**Work instruction**
Please transcribe the listing that follows exactly; images are to be excluded.

**Records for the task**
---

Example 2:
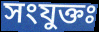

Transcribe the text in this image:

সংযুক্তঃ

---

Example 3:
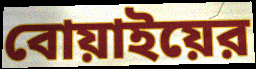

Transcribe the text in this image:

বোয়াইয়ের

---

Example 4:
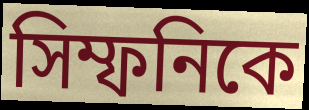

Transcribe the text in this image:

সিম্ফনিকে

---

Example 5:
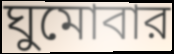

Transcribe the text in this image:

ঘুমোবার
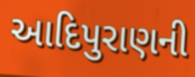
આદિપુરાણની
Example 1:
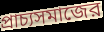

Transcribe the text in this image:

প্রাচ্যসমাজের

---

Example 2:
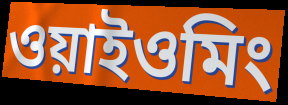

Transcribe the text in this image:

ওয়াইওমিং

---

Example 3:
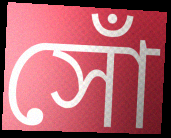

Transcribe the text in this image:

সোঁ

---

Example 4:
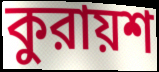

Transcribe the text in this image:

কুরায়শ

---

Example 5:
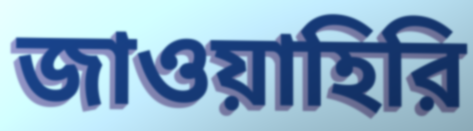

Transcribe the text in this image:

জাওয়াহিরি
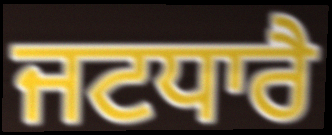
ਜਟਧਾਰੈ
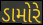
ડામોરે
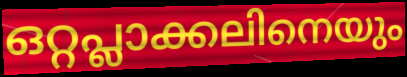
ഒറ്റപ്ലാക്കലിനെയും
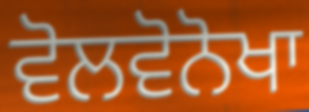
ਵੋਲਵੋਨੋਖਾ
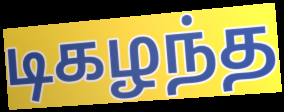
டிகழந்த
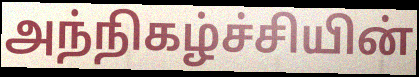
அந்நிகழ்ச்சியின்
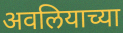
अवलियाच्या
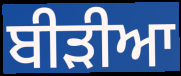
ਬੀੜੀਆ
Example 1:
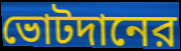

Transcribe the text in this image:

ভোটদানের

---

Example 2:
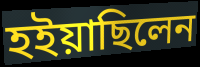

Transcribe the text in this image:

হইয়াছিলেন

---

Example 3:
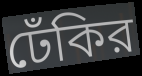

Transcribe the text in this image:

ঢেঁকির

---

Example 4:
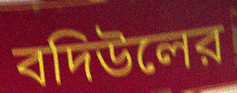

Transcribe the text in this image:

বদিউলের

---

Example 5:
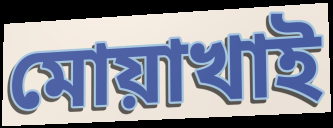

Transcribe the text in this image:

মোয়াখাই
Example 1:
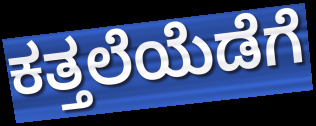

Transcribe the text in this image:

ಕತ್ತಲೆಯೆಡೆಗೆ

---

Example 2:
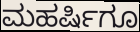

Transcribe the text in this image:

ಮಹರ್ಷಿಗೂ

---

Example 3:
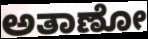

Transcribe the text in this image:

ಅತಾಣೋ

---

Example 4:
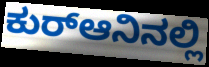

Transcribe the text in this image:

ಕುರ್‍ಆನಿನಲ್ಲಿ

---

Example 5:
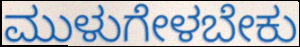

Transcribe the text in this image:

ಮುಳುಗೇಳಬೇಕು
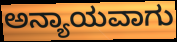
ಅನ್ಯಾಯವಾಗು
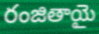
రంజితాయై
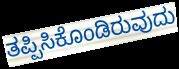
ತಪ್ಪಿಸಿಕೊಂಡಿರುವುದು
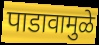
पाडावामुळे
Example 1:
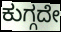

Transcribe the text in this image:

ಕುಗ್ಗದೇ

**Solved exercise**
---

Example 2:

Transcribe the text in this image:

সংযুক্তঃ

---

Example 3:

Transcribe the text in this image:

বোয়াইয়ের

---

Example 4:

Transcribe the text in this image:

সিম্ফনিকে

---

Example 5:

Transcribe the text in this image:

ঘুমোবার
આદિપુરાણની
Example 1:

Transcribe the text in this image:

প্রাচ্যসমাজের

---

Example 2:

Transcribe the text in this image:

ওয়াইওমিং

---

Example 3:

Transcribe the text in this image:

সোঁ

---

Example 4:

Transcribe the text in this image:

কুরায়শ

---

Example 5:

Transcribe the text in this image:

জাওয়াহিরি
ਜਟਧਾਰੈ
ડામોરે
ഒറ്റപ്ലാക്കലിനെയും
ਵੋਲਵੋਨੋਖਾ
டிகழந்த
அந்நிகழ்ச்சியின்
अवलियाच्या
ਬੀੜੀਆ
Example 1:

Transcribe the text in this image:

ভোটদানের

---

Example 2:

Transcribe the text in this image:

হইয়াছিলেন

---

Example 3:

Transcribe the text in this image:

ঢেঁকির

---

Example 4:

Transcribe the text in this image:

বদিউলের

---

Example 5:

Transcribe the text in this image:

মোয়াখাই
Example 1:

Transcribe the text in this image:

ಕತ್ತಲೆಯೆಡೆಗೆ

---

Example 2:

Transcribe the text in this image:

ಮಹರ್ಷಿಗೂ

---

Example 3:

Transcribe the text in this image:

ಅತಾಣೋ

---

Example 4:

Transcribe the text in this image:

ಕುರ್‍ಆನಿನಲ್ಲಿ

---

Example 5:

Transcribe the text in this image:

ಮುಳುಗೇಳಬೇಕು
ಅನ್ಯಾಯವಾಗು
రంజితాయై
ತಪ್ಪಿಸಿಕೊಂಡಿರುವುದು
पाडावामुळे
Example 1:

Transcribe the text in this image:

ಕುಗ್ಗದೇ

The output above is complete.